• PROVIDED DATA
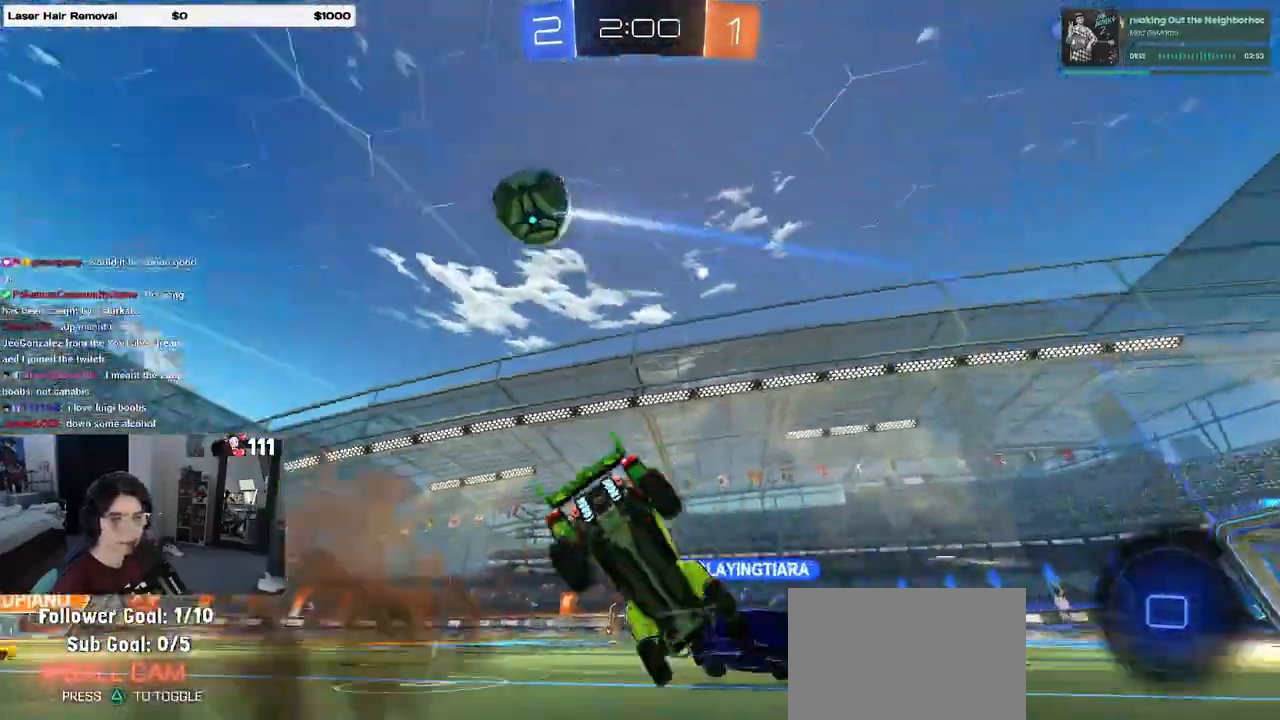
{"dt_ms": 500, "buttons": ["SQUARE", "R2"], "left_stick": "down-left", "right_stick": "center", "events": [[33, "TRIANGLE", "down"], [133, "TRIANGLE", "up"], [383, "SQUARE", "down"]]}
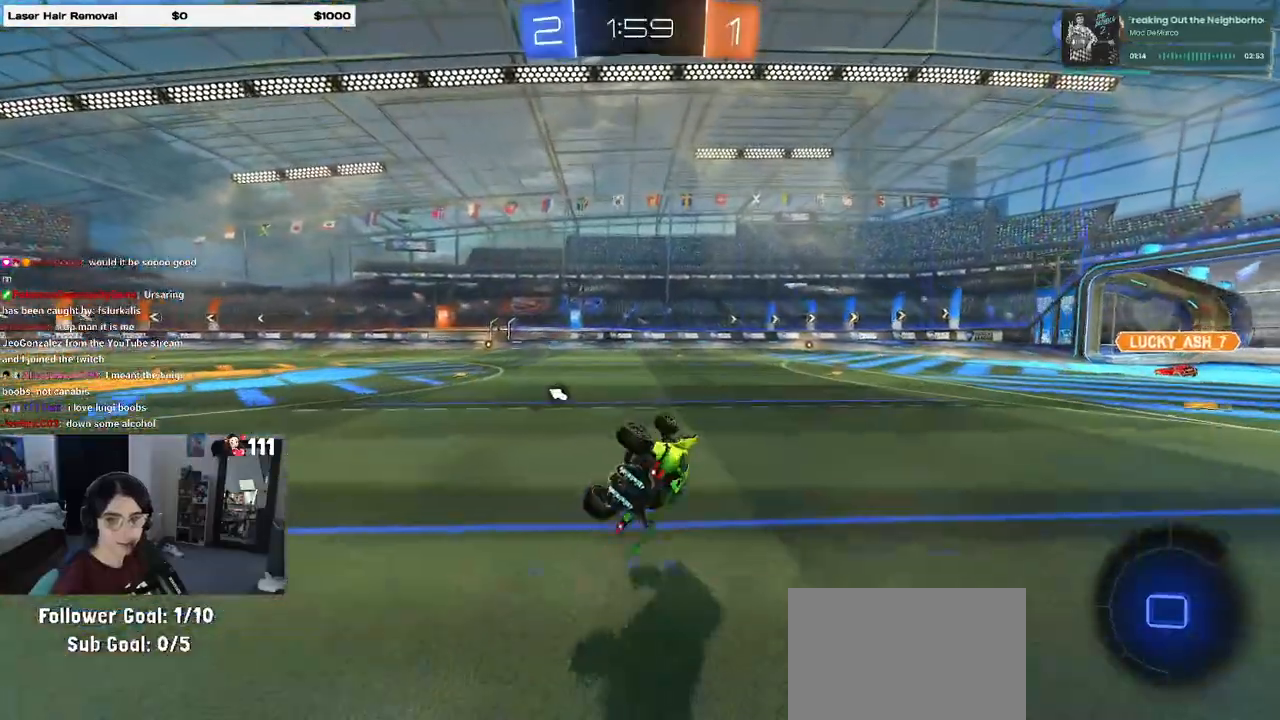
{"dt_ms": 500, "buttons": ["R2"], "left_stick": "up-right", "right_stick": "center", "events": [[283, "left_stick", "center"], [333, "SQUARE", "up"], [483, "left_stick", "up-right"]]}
==
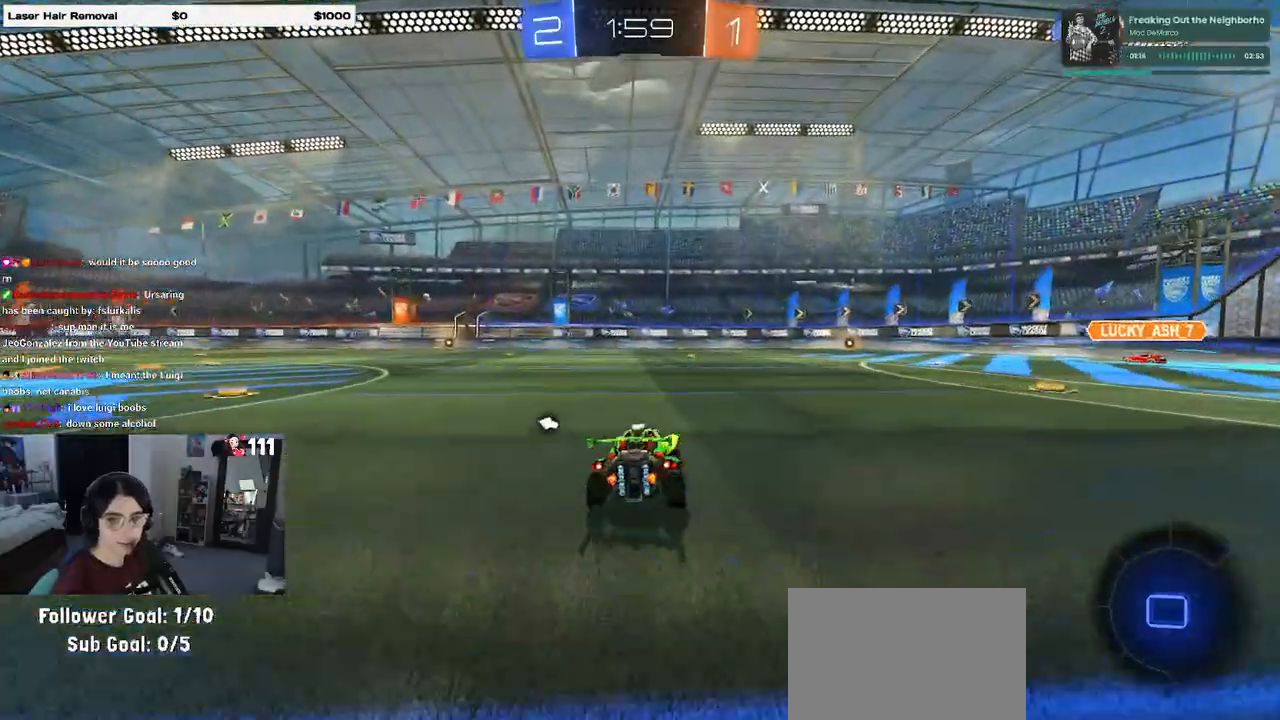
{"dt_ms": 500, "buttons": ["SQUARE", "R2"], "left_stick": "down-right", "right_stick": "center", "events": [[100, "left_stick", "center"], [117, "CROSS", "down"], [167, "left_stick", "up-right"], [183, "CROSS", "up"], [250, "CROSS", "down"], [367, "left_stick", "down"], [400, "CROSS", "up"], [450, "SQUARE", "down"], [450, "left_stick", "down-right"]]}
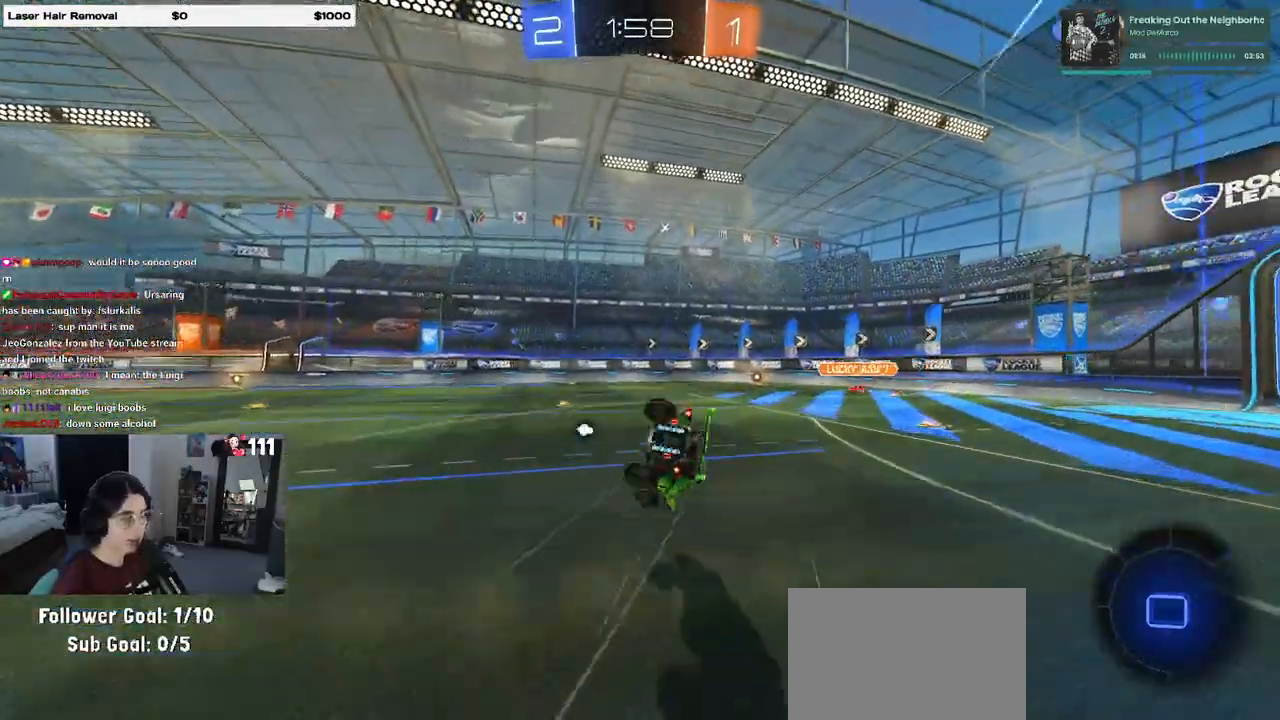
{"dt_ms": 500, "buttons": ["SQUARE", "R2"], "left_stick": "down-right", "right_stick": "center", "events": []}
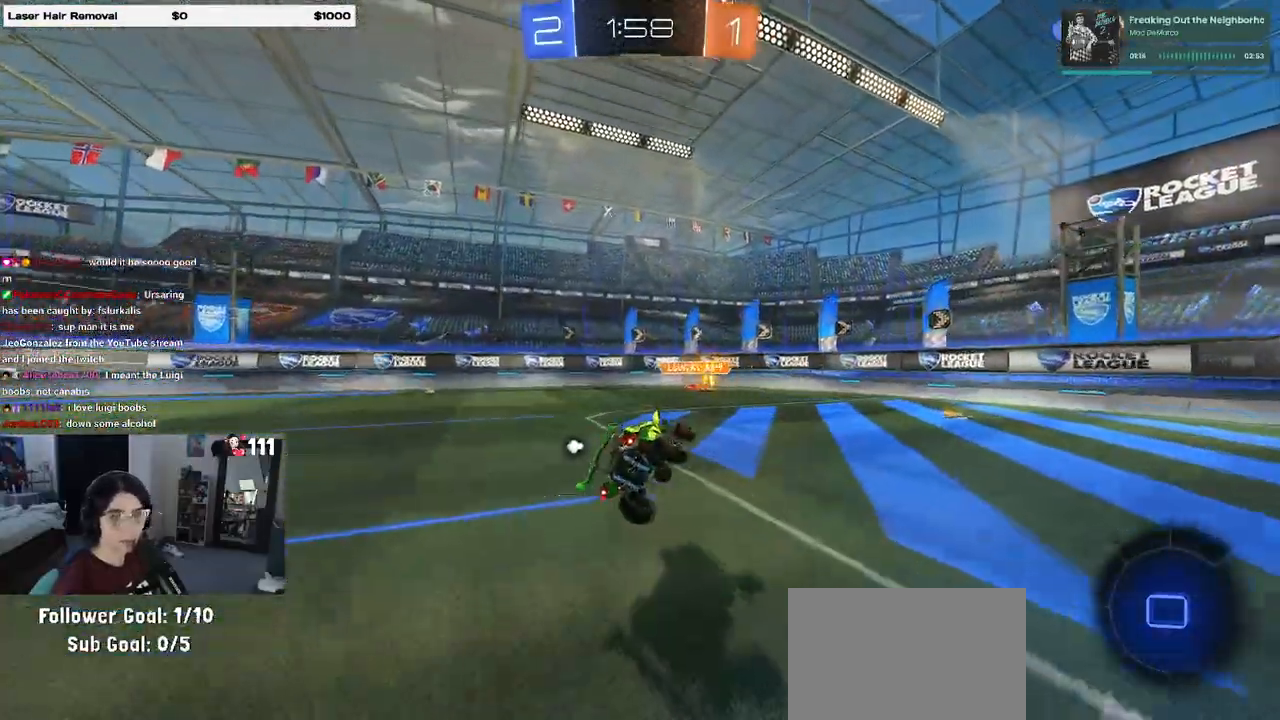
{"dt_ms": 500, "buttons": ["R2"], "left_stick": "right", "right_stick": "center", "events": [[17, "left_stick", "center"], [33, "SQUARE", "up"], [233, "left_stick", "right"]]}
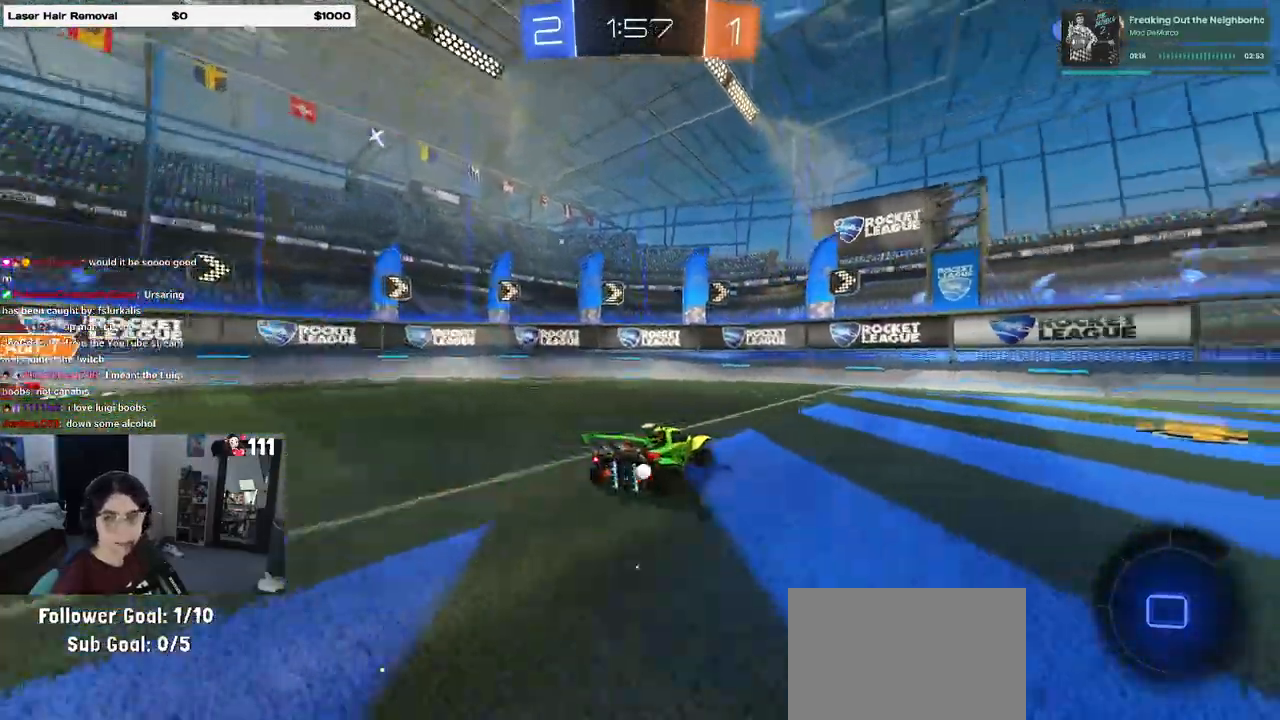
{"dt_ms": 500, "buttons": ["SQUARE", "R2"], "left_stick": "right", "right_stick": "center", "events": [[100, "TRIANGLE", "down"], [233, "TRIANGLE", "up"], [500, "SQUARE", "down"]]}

• EXERCISE AIM
Whenever a line in the material contains the word "TRIANGLE", copy that line.

• EXPECTED ANSWER
{"dt_ms": 500, "buttons": ["SQUARE", "R2"], "left_stick": "down-left", "right_stick": "center", "events": [[33, "TRIANGLE", "down"], [133, "TRIANGLE", "up"], [383, "SQUARE", "down"]]}
{"dt_ms": 500, "buttons": ["SQUARE", "R2"], "left_stick": "right", "right_stick": "center", "events": [[100, "TRIANGLE", "down"], [233, "TRIANGLE", "up"], [500, "SQUARE", "down"]]}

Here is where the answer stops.